Nikki Patrick is a mother of 4 living in the suburbs of Chicago. Nikki became involved in the world of rare and undiagnosed disease when her youngest daughter, Felicity, was born in 2019. During her 21 months of life, Felicity fought a disease that was never diagnosed and progressively took away her abilities until it took her life in late 2020. Nikki has turned her pain into passion and is very dedicated to coming alongside families in their undiagnosed and rare disease journeys. Nikki holds out hope that one day they will receive and answer for Felicity's challenges and that it will help another family avoid some of the pain and heartbreak that comes with not knowing what is slowly destroying your beautiful child. Nikki works in a therapeutic high school, enjoys watching her kids play sports and her oldest daughter play the tuba, and laughing at the antics of their cat, Poppy.


Casey Robertson | she/her

Casey Robertson, E.Ds., lives in Mississippi with her husband and daughter Kylie. Kylie, currently undiagnosed, is now 17, and has been a part of the UDN since August of 2022. Our undiagnosed odyssey has led us all over the United States to seek the best of care. We have been on the journey for a diagnosis since she was about 3 years old. Casey works in the field of blindness through the Professional Development Research Institute on Blindness at Louisiana Tech University. Casey loves everything about advocacy, gaining services for students that are not being educated adequately, and helping families in need. Casey is currently the newsletter editor and loves working with UDN sits and families to capture stories to help other participants. Outside of the full-time job of being a mother, managing health care for her daughter, and her work at the university and advocacy. Casey loves to kayak, read, and ride her bike.


Jessica Swanson | she/her

Jessica Swanson is the founder and CEO of Summit Health Services Inc., an organization specializing in Applied Behavior Analysis (ABA) with 16 locations across the U.S. As a Board Certified Behavior Analyst (BCBA), Qualified Behavior Analyst (QBA), Licensed Behavior Analyst (LBA), and Certified Autism Specialist (CAS), she also serves on the board of directors for the QABA (Qualified Applied Behavior Analysis). Additionally, Jessica heads Redpoint Consulting Inc., which oversees the management of small start-up companies, and she advises Pathfinder Health. Beyond her professional pursuits in behavior analysis, Jessica is co-chair of the UDNF PEER (Undiagnosed Disease Network Foundation Participant Engagement and Empowerment Resource), where she advocates for individuals with rare diseases. Jessica is married to an active duty officer and is a mother to two children. She lives in Huntsville, Alabama.

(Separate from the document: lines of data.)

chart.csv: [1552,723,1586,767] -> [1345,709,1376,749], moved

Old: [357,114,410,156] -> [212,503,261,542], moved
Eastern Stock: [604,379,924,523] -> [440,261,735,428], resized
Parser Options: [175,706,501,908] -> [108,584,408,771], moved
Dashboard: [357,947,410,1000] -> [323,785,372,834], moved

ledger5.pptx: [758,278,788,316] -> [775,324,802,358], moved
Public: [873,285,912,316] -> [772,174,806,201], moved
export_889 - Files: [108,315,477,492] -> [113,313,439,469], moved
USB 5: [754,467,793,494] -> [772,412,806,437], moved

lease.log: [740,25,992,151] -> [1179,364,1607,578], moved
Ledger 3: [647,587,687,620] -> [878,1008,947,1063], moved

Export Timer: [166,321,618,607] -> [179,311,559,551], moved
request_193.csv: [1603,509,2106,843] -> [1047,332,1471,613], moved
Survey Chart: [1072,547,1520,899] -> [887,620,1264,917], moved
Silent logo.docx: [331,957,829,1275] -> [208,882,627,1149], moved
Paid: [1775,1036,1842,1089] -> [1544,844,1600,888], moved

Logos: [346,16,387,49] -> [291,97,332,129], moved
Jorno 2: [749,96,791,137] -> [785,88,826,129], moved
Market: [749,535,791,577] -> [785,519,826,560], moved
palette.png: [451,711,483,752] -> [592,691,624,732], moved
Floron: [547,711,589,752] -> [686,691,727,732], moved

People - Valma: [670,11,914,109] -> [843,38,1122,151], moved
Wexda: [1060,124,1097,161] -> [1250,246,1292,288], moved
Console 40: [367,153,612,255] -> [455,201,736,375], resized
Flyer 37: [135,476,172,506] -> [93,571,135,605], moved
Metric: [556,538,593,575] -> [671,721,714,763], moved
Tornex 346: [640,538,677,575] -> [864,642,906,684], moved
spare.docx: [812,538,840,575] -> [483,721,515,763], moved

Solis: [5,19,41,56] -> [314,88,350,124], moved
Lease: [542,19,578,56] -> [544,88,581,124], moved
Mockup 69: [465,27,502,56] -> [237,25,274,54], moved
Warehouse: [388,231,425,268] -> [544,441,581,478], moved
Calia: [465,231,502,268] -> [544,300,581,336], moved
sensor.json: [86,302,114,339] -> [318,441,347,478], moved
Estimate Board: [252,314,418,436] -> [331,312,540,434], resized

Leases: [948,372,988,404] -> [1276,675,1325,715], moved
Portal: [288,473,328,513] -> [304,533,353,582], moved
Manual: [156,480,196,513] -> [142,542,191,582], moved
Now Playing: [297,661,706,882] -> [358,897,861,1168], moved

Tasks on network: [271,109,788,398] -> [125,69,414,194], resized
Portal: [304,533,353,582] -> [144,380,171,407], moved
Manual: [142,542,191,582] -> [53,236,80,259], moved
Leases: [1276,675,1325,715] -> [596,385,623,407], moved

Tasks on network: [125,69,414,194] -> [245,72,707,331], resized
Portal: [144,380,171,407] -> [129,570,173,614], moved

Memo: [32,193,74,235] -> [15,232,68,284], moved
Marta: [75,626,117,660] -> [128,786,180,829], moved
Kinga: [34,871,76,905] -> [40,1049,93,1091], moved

Stephanie Tomlinson | she/her

Stephanie Tomlinson is the Co-Chair of the UDNF PEER. She is an accomplished healthcare policy strategist experienced in legislative and regulatory advocacy at the state and federal levels. With a robust background in Patient and Family Support Coordination, Stephanie has also been instrumental in developing a global resource to aid patients diagnosed with Mitochondrial Disease in finding necessary resources. For three seasons, Stephanie hosted the Energy in Action Podcast, where she engaged with industry leaders on cutting-edge research findings and families navigating the challenges of being undiagnosed. Her passion for healthcare advocacy was ignited over 20 years ago when her son faced an undiagnosed rare genetic condition, revealing the complexities and challenges of obtaining quality medical care, education, and maintaining family balance. Stephanie's dedication to improving the healthcare landscape inspires her work and advocacy.